Another example of self-organization is the tradeoff between reliance on previous saccade performance and the current stimulus, and this weighting changes as stimulus variability increases. Thus, saccade sequences exhibit not only predictive behavior, but also the ability to modify predictive properties based on experience, another hallmark of self-organizing systems.

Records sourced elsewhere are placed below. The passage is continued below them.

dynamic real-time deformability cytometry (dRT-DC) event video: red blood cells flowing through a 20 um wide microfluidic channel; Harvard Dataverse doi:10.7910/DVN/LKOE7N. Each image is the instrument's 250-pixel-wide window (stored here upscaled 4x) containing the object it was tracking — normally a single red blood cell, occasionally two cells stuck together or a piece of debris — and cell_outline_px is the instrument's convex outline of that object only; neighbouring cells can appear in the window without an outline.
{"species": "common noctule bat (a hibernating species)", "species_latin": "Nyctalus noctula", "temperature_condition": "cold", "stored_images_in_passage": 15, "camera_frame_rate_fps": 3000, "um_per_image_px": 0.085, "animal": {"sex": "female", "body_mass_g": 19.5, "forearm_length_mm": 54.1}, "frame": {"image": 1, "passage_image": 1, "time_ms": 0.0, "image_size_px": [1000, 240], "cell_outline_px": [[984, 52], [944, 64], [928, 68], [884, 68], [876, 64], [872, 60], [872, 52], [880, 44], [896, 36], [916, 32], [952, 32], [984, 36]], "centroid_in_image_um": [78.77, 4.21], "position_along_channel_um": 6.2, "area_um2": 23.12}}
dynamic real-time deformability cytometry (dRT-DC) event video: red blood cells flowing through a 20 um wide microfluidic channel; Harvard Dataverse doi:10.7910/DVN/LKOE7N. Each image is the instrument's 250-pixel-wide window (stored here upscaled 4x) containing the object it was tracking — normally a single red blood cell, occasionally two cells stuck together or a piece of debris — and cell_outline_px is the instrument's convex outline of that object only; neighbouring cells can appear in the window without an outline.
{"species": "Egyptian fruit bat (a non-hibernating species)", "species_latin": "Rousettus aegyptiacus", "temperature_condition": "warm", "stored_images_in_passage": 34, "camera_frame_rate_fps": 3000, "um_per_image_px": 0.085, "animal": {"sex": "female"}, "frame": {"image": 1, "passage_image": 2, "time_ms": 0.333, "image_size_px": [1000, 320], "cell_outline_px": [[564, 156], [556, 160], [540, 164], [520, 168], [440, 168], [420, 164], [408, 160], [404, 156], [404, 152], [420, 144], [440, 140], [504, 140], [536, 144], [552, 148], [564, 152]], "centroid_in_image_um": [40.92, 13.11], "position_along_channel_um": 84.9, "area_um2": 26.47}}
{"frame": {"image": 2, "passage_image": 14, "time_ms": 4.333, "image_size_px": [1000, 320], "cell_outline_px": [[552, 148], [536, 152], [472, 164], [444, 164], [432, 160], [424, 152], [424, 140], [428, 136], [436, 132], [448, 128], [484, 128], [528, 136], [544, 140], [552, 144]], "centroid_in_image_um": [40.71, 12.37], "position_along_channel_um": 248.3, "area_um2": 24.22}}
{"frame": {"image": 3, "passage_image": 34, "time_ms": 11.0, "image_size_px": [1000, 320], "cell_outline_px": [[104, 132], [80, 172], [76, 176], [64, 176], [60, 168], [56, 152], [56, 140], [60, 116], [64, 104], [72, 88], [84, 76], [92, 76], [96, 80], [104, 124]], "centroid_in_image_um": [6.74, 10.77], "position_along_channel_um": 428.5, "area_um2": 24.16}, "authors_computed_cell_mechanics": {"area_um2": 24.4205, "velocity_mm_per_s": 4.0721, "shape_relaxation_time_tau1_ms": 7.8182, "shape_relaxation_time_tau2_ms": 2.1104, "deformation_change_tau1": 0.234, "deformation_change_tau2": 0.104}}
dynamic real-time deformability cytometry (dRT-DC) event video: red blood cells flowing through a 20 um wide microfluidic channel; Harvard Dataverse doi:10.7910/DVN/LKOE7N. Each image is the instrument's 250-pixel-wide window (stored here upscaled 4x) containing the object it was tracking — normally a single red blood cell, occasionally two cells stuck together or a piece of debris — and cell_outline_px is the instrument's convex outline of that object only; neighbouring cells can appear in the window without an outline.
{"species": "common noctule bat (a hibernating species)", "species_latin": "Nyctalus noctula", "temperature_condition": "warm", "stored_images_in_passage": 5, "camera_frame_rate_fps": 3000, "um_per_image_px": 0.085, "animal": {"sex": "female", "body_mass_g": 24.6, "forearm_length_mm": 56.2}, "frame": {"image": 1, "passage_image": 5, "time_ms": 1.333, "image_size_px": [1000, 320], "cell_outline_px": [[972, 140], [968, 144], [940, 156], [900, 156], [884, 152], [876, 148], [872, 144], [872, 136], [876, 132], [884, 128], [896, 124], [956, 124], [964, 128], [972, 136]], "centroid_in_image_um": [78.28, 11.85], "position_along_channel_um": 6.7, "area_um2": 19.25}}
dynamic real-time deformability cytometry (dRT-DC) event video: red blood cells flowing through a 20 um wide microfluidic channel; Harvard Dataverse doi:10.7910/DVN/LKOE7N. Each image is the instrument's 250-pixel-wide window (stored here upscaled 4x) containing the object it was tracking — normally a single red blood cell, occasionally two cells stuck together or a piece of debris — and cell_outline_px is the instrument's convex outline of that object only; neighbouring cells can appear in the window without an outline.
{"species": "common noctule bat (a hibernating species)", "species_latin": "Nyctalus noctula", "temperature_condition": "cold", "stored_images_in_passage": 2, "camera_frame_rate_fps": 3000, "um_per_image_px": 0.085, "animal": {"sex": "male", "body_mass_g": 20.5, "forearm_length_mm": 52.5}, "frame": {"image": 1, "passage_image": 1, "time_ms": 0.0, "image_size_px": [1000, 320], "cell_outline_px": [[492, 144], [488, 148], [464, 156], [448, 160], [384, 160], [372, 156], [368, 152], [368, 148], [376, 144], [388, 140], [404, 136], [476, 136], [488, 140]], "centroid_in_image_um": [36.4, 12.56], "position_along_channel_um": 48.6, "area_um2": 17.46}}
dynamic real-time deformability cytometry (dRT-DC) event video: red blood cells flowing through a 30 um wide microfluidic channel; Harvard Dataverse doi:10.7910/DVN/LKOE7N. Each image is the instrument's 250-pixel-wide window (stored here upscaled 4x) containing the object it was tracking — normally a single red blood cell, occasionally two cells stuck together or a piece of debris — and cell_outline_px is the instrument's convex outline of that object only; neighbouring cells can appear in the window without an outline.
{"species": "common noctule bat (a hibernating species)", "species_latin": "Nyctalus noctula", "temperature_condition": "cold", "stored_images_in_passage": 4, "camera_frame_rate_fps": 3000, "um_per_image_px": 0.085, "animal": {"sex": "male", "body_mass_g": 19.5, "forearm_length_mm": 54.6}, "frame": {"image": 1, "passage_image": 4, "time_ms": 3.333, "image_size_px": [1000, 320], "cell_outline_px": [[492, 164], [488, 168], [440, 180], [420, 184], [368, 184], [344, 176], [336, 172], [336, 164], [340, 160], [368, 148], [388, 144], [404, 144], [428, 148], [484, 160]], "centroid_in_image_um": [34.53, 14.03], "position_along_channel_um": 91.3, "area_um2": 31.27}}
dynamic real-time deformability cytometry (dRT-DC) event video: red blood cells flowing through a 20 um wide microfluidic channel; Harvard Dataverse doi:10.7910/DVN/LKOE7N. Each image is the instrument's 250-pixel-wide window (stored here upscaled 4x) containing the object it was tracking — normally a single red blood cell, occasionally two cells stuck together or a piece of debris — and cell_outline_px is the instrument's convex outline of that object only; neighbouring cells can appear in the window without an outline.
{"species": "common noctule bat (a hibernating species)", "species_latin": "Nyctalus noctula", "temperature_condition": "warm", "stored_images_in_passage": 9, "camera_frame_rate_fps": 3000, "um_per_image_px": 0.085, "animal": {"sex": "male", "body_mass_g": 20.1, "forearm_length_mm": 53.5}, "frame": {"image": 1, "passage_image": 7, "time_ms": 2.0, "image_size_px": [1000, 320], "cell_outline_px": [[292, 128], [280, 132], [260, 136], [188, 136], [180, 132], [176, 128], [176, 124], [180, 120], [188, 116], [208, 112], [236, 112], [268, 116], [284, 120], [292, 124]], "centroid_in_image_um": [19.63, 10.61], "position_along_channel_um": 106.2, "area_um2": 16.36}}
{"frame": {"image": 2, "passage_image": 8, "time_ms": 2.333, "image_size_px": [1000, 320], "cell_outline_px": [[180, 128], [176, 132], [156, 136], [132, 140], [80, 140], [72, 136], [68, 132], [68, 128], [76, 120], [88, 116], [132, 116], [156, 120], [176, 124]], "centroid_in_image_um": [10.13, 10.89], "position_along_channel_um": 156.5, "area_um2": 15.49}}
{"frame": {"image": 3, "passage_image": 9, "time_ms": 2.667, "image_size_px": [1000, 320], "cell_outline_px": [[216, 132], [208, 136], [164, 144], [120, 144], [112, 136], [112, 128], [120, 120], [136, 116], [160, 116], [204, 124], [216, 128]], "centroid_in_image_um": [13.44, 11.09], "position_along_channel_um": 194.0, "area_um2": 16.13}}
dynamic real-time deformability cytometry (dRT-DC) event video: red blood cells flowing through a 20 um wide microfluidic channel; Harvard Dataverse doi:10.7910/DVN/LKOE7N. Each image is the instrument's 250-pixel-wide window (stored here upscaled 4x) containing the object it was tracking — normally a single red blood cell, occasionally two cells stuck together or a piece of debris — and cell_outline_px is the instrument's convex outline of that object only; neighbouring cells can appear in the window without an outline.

Studying the Dynamics of Visual Search as a Window on Perceptual-Cognitive Behavior

Dr. Deborah J. Aks

Dr. Deborah J. Aks received her doctoral degree from the University of British Columbia in 1993. She is a Research Associate Professor at Rutgers University. She has studied a range of topics in visual perception including the interaction of apparent depth with perceived size. Dr. Aks has also spent much time learning DS analytical techniques, and thinking about applications to various perceptual phenomena including visual search and ambiguous stimuli. She has become increasingly convinced that to understand perception we need to explore how the process unfolds and changes over time.
Presentation Abstract
The coordination of perception and cognition is intimately tied to people's interactions with their surrounding environment. This dynamic plays a crucial role in accounting for how incoming sensory information integrates with prior experience, and gives rise to efficient functioning in the real world. Critical to understanding such complex systems is the need to learn how behavioral patterns evolve over time, are time-dependent, and how they scale with surrounding context. Also essential is the need to determine the role that internal states and external conditions contribute to these behavioral patterns. Using visual search as a working example, I will discuss how dynamical systems theory and its tools can help us better understand the complex interplay between mental-behavioral-environmental systems. Specifically, I will describe how scan-paths can be used to assess patterns of correlation across a series of eye-movements. Results from various search tasks show scaling and long-range (1/f) trends across a diverse set of conditions. When display structure is altered, subtle but reliable shifts occur in search patterns: Extrinsic structure either attenuates or enhances intrinsic processes depending on which serves as the better guide to search. Despite these display-induced shifts, 1/f patterns were surprisingly pervasive across conditions suggesting a common, but highly variable, scanning strategy is used by most people across many different search settings. That this pattern occurs across the sequence of fixations is important since these are a hallmark of attention-based processes, and thus suggest a '1/f generating-mechanism' is involved in top-down cognitive processes. One significant and perhaps counterintuitive implication is that self-organizing processes may be essential to goal-driven behavior.